An der Beschaufelung entsteht ein typisches Erosionsbild: Die Rotorschaufeln werden im Spitzenbereich abgetragen, die Leitschaufeln in Fußnähe. Dies führt zur Schwächung der Blattprofile. Bei den Leitschaufeln ist dieser Effekt besonders bedenklich. Die Grundform als am häufigsten auftretende Biegeschwingung belastet den geschwächten Blattbereich. Zusätzlich fällt die Biegefrequenz der Schaufel infolge des erodierten Querschnitts. Dadurch kann eine Schaufel in Resonanz mit einer sonst tiefer liegenden Anregungsfrequenz geraten.
Umgekehrt ist es bei Rotorschaufeln. Die Erosion an der Spitze verringert hier die Schaufelmasse. So steigt die Grundbiegefrequenz. Eine Schwächung am kritischen Fußquerschnitt der Schaufel erfolgt nicht.
Erosion verändert nicht nur die Makrogeometrie des Profils. Sie raut vorzugsweise die Druckseite des Blattes auf. Saugseitenerosion durch reflektierte Partikel ist deutlich geringer.

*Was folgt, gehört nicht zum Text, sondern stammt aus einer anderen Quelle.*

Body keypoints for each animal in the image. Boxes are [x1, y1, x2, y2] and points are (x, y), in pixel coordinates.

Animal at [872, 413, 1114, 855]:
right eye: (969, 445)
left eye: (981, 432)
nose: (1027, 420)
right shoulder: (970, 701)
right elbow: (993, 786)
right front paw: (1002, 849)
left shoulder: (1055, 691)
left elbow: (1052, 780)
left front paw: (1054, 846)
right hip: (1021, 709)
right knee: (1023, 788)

Falls sie nennenswert auftritt, ist die Auswirkung auf die Strömung aber besonders stark. Erosionsfolgen wie Deformation der Eintrittskante im Mikrobereich (Detail), Spitzenspaltvergrößerung an Einlaufschichten und eine makroskopische Veränderung des Blattprofils führt zur Verschlechterung des Verdichterwirkungsgrades (Kapitel 3.1.1). Die Bedingungen der hinteren Stufen insbesondere der hohe Druck, führen zu einer dünneren laminaren Grenzschicht. Rauigkeiten die durch diese Schicht ragen erhöhen die Reibung der Strömung. Damit beeinflussen im hinteren Verdichter deutlich geringere Rauigkeiten das Betriebsverhalten und den Wirkungsgrad des Verdichters.
Angesaugte Partikel oder von erodierten Anstreifbelägen können zur Verstopfung der Heißteile ( "Bild 3.3-12") und so zum vorzeitigen Ausfall beitragen. Das kann die Betriebs- bzw. Reparaturkosten stark ansteigen lassen. Um eine möglichst saubere Kühlluft zu erhalten, wird diese bevorzugt im Nabenbereich des Verdichterrotors entnommen. Hier sind die Partikel weitgehend auszentrifugiert. Maschinen mit einer ungünstigeren Entnahmezone sind potenziell gefährdeter für Heißteilverstopfung und deren Folgen.
Literatur zu Kapitel 3.1.2.3
3.1.2.3-1 R. Swanekamp, „Monitoring and maintaining advanced gas turbines“, Zeitschrift „Power“ March/April 2001, Seite 55-74.